The operations carried out in the factory at Hutton Street was the guillotine of paper board and rotary cutting, postal wrappers, envelope printing, envelope making, hand folding, washering and fitting of metal fasteners,
punching and drilling, perforating, slot and pinhole, bendscoring, round cornering, wire stitching, folding, punching out discs, ovals or shapes from hundreds of stock cutters.
Management reported the substantial investment allowed for a significant improvement in working conditions. Back breaking work of moving and lifting material was done by hydraulic hoists rather by hand. Night storage heaters, air conditioning and
fluorescent lighting ensured a more pleasant environment which was conducive to maintaining high output with minimum human effort, measured by the standards of the day.
In 1956 the trade circular proudly recorded the acquisition of a new fleet of vans
"We, for our part, are doing our best by providing smart vehicles and uniforms, and trust that the drivers themselves will keep up the standard of civility and
courtesy with which our delivery service has become associated."
In 1958, just prior to the date on which Arthur Tanner celebrated 60 years with R. T. Tanner & Co Limited, a member of the fourth generation, his grandson Anthony Richard Tanner, eldest son of A. Derek Tanner,
having completed his education at Marlborough College in Wiltshire, started work in the factory.
By 1959 the Company had expanded rapidly, and with costs escalating faster than profits, it became evident that the existing premises were inadequate in size and general layout for a modern manufacturing unit, and
it was decided that provided a sales office remained in central London a move out of town would be beneficial. There were also major problems within the industry due to poor relations between employers and unions.
For nearly a century the paper trade had been centred around Upper Thames Street, however, when much of the area was destroyed during the war many of those bombed out moved a short distance to the Fleet Street area.

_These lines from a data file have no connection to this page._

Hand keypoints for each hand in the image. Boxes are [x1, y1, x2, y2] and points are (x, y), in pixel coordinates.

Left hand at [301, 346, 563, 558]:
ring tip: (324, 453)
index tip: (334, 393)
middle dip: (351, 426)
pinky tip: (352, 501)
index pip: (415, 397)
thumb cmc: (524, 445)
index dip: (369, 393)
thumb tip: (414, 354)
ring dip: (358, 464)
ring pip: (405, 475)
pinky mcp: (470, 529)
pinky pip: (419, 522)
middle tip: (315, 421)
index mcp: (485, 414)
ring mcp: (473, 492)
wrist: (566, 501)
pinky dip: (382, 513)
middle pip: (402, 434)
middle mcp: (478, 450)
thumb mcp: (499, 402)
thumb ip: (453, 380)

After the war the City appeared not to want any manufacturing units within its limits and concentrated solely on building office blocks, congestion in Carmelite Street became appalling, subsequently making it difficult
to load the Company’s own vans, and get mill delivery lorries in to unload. Also it was not possible to use any form of mechanical handling, and the authorities would not permit a travelling crane. All bundles were,
therefore, loaded and unloaded by hand across a crowded pavement, which was both tedious and expensive.

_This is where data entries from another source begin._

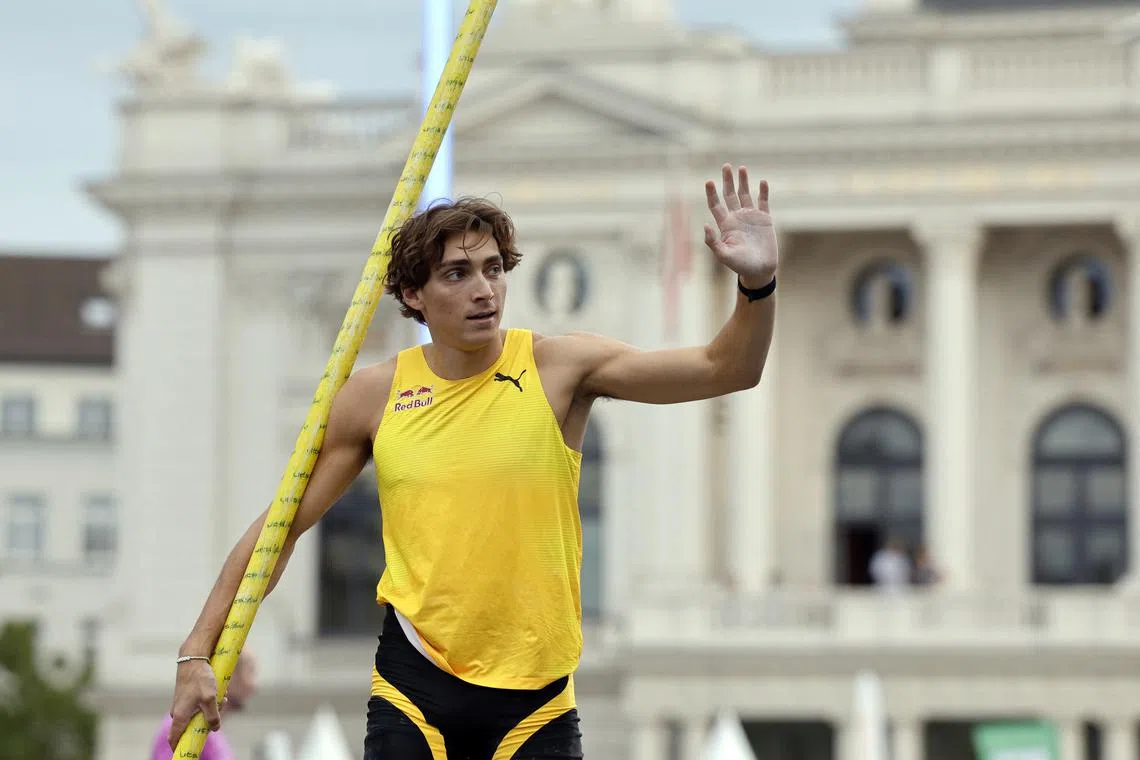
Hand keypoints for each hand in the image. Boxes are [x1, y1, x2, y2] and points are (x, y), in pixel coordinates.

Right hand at [167, 660, 222, 750]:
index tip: (188, 752)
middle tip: (220, 707)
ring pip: (200, 714)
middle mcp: (178, 712)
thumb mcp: (210, 699)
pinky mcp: (188, 697)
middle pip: (193, 726)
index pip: (174, 738)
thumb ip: (212, 716)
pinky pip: (201, 705)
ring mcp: (183, 704)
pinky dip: (211, 701)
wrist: (194, 658)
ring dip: (213, 708)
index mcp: (180, 716)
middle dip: (209, 721)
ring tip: (222, 696)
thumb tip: (215, 728)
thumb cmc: (200, 678)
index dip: (179, 747)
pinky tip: (220, 691)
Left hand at [703, 164, 778, 286]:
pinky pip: (763, 202)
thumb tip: (705, 225)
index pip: (716, 205)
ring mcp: (751, 217)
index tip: (708, 181)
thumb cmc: (740, 265)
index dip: (712, 193)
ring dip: (743, 182)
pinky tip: (762, 182)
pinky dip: (763, 192)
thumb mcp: (724, 255)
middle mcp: (737, 218)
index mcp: (726, 225)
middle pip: (730, 195)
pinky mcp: (765, 219)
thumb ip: (713, 242)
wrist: (760, 270)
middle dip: (727, 181)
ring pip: (745, 195)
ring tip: (741, 168)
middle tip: (726, 166)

Another deciding factor was that before the war much counter work was done, samples fetched, patterns matched, and many bicycle boys and vans collected supplies, however, with the improvement in telecommunications few
customers came to collect orders. A further problem was finding labour, rail fares were rising and with more of the labour force living on the outskirts of the metropolis, working nearer home became more popular, and
for the employee, more cost effective.
For some years the authorities had offered incentives to companies to move out of the City of London to various new towns and depressed areas. For the firm the opportunity would have appeared to have presented itself
when the landlord of Hutton Street offered the directors £27,500 to buy the surrender of the lease. Many of the places suggested were not very accessible and for a firm concerned in supplying customers all over the country
with stock items, lines of communication and delivery had to be good. After considering several sites it was decided to purchase in Crayford, just 13 miles outside London, a modern single-storey building large enough to house
our factory and warehouses under one roof, with a separate office block. Planning permission was also obtained for building an extension when it became necessary.
In total the facility was over 50,000 square feet and the handling of products was mechanised as far as possible.